One canonical id format: acuinf + 12 digits + a domain suffix. Lowercase, separator-free, the same string everywhere. Decode one live.

Every resource Acute creates gets exactly one reference: the public, merchant-facing id you see as id on every response. It is a single, lowercase, separator-free string designed to be stored, logged, grepped, and quoted back to support without ceremony.

text
acuinf{12 digits}{domain}

Three parts: the acuinf prefix (always), twelve uniformly-random digits (the body), and a short domain suffix that names the resource.
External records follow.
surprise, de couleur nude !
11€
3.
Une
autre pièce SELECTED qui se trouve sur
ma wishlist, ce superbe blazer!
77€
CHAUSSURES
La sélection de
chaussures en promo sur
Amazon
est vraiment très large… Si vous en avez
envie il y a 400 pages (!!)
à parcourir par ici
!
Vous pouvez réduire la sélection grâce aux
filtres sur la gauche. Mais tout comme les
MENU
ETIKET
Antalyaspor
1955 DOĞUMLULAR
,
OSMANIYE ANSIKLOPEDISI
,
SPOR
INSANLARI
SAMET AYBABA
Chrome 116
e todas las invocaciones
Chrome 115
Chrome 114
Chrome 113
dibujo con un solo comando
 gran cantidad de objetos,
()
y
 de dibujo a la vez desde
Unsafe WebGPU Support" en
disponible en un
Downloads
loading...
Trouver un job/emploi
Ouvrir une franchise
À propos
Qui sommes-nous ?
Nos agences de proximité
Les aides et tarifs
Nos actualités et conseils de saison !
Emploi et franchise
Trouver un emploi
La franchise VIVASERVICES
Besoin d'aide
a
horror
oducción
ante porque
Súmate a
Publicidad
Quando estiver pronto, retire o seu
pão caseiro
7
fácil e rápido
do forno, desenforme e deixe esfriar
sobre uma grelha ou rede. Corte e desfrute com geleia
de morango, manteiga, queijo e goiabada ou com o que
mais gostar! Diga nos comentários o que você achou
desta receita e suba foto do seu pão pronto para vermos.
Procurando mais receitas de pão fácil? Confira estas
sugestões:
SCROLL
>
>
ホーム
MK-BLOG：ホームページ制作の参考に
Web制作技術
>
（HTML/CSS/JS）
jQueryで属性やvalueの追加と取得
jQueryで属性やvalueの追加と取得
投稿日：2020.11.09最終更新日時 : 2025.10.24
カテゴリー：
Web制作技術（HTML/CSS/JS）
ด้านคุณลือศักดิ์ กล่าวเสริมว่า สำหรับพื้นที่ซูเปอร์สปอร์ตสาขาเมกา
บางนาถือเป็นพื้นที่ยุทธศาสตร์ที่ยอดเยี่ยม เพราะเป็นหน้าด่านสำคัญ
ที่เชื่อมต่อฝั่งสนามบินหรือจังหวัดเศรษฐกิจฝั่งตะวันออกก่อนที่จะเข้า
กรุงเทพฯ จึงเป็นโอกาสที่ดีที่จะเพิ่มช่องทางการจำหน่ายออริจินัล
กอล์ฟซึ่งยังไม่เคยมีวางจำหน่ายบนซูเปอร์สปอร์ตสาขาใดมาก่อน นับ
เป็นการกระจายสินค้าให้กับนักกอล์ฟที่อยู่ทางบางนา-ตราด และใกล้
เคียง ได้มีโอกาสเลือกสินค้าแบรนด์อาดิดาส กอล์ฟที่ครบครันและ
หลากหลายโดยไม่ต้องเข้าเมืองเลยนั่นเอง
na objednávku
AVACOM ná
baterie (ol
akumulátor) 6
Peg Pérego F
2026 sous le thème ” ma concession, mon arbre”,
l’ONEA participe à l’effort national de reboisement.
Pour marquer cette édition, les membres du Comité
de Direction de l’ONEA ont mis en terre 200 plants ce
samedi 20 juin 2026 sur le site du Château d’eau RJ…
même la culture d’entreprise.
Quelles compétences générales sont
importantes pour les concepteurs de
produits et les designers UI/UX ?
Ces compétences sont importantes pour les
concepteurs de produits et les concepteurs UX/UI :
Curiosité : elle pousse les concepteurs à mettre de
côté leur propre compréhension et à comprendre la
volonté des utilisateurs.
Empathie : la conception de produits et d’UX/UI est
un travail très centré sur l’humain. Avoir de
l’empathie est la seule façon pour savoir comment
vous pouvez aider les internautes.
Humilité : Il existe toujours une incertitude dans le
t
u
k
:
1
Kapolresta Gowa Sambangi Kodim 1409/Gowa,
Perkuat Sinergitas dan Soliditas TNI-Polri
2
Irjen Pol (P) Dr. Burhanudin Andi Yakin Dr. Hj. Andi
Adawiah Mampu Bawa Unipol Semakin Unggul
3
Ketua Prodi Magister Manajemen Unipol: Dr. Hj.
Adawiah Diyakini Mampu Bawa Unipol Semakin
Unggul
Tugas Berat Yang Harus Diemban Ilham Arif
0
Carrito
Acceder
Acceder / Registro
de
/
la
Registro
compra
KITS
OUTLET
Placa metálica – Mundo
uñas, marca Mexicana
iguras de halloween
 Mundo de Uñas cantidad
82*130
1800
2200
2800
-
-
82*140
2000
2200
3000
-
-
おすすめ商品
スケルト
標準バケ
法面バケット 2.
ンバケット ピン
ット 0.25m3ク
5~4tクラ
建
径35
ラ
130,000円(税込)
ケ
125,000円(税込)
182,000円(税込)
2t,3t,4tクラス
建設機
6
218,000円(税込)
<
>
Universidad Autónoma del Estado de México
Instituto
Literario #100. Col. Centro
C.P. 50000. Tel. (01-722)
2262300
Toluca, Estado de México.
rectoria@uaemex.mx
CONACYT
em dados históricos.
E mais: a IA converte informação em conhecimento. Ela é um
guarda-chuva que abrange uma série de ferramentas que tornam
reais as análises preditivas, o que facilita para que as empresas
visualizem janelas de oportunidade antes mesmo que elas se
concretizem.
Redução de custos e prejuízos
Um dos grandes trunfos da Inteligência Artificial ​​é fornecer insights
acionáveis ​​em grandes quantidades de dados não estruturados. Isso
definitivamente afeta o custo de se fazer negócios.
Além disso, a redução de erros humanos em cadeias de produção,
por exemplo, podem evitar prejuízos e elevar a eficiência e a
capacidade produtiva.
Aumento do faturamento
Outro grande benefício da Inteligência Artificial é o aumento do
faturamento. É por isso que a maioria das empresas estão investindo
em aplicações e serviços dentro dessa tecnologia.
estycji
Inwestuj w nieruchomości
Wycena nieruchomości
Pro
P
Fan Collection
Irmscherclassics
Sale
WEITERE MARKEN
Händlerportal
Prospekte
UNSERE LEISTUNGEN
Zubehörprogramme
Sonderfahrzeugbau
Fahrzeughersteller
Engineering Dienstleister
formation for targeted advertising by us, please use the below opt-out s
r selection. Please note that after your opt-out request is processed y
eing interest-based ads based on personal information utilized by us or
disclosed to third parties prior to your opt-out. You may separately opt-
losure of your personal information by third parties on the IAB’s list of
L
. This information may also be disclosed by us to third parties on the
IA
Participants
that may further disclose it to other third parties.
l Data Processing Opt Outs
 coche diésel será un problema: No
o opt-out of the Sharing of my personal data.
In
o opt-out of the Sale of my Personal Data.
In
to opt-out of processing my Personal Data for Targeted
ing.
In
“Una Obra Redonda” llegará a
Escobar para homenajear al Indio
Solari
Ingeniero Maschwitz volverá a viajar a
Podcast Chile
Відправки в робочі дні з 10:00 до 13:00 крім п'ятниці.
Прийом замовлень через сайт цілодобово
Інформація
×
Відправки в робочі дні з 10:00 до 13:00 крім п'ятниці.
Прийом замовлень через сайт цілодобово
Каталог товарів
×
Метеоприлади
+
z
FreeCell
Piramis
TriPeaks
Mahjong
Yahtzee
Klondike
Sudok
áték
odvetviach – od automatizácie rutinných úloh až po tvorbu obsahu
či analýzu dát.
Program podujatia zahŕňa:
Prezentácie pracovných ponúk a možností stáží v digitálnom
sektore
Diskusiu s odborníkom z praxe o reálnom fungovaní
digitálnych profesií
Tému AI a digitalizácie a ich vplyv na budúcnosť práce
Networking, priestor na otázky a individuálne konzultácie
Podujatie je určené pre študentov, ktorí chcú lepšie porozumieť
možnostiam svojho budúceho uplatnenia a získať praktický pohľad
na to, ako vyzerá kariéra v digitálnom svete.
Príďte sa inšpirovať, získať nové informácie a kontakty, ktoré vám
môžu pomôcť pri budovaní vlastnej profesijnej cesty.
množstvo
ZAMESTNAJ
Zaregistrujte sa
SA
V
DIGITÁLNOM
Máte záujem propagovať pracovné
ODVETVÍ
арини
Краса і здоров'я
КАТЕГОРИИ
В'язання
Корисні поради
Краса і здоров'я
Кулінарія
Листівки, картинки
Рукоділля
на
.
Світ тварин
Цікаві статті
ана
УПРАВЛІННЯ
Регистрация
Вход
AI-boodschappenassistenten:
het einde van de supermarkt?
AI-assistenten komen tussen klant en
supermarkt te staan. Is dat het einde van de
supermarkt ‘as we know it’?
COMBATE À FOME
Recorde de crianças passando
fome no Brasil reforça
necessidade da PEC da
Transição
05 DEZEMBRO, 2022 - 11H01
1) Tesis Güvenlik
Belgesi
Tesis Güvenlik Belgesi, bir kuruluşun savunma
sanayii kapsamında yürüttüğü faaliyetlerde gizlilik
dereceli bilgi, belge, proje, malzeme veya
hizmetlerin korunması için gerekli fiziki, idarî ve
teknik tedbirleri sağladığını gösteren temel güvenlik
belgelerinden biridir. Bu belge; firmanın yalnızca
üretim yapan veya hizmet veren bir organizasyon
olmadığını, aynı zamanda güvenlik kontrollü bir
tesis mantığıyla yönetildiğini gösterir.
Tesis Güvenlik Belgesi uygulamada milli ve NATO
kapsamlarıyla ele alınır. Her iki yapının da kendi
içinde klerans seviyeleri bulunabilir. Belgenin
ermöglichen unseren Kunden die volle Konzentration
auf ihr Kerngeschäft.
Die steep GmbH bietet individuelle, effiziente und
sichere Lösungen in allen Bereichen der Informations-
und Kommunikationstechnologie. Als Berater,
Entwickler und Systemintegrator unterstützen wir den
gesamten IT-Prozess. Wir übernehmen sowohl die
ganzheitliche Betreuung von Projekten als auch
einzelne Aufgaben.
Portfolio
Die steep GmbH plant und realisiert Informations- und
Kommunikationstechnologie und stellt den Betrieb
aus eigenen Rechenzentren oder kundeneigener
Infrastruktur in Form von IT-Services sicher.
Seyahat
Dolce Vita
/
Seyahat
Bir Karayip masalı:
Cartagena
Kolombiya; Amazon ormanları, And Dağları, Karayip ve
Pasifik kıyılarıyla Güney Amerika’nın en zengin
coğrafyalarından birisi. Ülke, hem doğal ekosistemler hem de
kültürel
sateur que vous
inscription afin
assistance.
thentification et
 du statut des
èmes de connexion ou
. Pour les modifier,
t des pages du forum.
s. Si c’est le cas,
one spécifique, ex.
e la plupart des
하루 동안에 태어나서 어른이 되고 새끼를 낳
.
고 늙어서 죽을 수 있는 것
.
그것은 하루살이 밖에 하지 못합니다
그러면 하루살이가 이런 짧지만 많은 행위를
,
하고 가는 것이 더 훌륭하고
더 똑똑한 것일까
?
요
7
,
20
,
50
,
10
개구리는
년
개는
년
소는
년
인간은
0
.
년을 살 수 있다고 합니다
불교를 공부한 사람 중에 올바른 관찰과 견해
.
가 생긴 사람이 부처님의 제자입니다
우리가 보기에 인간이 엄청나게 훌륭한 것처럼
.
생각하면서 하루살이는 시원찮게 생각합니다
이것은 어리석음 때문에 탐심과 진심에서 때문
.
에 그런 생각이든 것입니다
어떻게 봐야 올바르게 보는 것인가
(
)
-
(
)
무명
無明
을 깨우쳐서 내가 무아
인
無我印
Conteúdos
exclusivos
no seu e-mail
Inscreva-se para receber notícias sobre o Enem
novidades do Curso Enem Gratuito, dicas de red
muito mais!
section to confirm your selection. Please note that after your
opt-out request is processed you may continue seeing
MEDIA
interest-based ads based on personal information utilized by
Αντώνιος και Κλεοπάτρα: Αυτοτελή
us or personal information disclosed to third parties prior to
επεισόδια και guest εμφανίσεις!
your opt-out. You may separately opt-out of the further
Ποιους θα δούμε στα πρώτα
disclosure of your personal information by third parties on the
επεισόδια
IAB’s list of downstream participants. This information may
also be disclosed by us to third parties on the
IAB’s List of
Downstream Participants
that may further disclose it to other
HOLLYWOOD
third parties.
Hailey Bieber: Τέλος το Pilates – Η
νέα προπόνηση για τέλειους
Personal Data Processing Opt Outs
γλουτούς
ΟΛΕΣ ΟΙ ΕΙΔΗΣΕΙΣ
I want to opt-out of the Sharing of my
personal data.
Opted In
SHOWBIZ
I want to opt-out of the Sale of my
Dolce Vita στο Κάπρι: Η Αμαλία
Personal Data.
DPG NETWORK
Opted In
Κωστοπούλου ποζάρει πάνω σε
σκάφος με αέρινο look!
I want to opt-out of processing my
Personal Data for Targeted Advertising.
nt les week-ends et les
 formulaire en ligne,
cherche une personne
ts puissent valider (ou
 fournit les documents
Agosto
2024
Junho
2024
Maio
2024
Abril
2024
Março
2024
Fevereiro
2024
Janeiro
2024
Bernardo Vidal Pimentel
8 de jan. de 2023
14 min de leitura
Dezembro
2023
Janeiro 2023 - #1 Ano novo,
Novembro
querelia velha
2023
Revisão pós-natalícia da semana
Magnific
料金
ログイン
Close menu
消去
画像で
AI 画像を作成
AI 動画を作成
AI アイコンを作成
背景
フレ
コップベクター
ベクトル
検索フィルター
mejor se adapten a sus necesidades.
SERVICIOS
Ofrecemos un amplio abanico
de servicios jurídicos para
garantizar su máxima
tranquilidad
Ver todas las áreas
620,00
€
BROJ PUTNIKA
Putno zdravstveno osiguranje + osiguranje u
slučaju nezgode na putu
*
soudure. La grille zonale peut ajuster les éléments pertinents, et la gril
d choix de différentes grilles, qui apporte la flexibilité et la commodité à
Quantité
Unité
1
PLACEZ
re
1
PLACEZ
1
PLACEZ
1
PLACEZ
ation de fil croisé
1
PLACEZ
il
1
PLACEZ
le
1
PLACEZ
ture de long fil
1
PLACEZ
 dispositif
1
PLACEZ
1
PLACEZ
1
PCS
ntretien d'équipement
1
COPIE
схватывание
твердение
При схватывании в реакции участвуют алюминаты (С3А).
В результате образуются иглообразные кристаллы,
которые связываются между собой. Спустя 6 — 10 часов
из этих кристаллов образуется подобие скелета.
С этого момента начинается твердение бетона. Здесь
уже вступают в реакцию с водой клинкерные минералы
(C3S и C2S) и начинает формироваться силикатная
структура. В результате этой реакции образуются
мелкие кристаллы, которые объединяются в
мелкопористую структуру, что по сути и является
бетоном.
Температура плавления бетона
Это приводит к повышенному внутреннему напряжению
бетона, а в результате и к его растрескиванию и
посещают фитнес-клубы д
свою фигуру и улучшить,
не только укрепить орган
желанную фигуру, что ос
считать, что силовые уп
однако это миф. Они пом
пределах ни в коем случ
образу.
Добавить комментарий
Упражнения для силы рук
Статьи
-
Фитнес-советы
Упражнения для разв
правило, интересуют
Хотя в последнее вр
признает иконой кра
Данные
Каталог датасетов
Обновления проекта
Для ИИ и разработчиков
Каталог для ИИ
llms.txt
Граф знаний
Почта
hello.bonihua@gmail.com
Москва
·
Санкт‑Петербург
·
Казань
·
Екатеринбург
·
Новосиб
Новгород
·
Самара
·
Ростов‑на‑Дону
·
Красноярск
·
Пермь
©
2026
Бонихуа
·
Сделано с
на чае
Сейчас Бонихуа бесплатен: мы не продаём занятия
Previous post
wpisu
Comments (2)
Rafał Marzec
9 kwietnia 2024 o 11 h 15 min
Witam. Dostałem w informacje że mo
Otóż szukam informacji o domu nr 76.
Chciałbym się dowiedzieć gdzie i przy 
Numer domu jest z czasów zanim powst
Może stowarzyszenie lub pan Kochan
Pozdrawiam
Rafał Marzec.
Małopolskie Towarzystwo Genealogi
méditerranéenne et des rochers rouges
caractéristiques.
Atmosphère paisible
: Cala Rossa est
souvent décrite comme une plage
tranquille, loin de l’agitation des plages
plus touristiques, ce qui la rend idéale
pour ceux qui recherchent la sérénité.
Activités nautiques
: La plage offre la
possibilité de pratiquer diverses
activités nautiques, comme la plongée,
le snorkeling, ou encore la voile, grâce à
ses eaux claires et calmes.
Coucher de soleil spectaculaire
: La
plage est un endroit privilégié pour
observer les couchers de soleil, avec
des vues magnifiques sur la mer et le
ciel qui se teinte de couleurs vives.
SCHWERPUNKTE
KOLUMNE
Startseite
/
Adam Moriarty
Type or paste one below and watch it come apart:

This is a Wallet (suffix wlt).Decoded: a Wallet. Prefix acuinf, body 4 7 2 0 9 5 1 8 3 6 4 0, suffix wlt.
Try:

The suffix tells you what the reference points at. The full map:

SuffixResource
orgorganization
musmerchant (console) user
invmerchant team invite
usrend user
wltwallet
paypayment
trfwallet transfer
wthwithdrawal
rfdrefund
pyopayout
poipayout item
evtwebhook event
ltxledger transaction

So acuinf938174026551pay is a payment, acuinf472095183640wlt a wallet, and acuinf660318492075evt the webhook event that told you about one.

Lowercase is canonical

The stored and wire form is always lowercase. A UI may uppercase it for display (ACUINF…), but when you send it back to the API, send it as you received it: lowercase. The decoder above lowercases input so a pasted uppercase value still resolves.

References vs keys

A reference is a public id. An API key (acuinf_test_…) is a secret credential: note the underscores and the test/live segment. They share the acuinf stem but are not the same thing: never log a key, always feel free to log a reference.

The body is twelve random digits (not alphanumeric) and uniqueness is enforced by a unique index per resource table. If you're generating fixtures, keep your fakes to digits so they decode cleanly.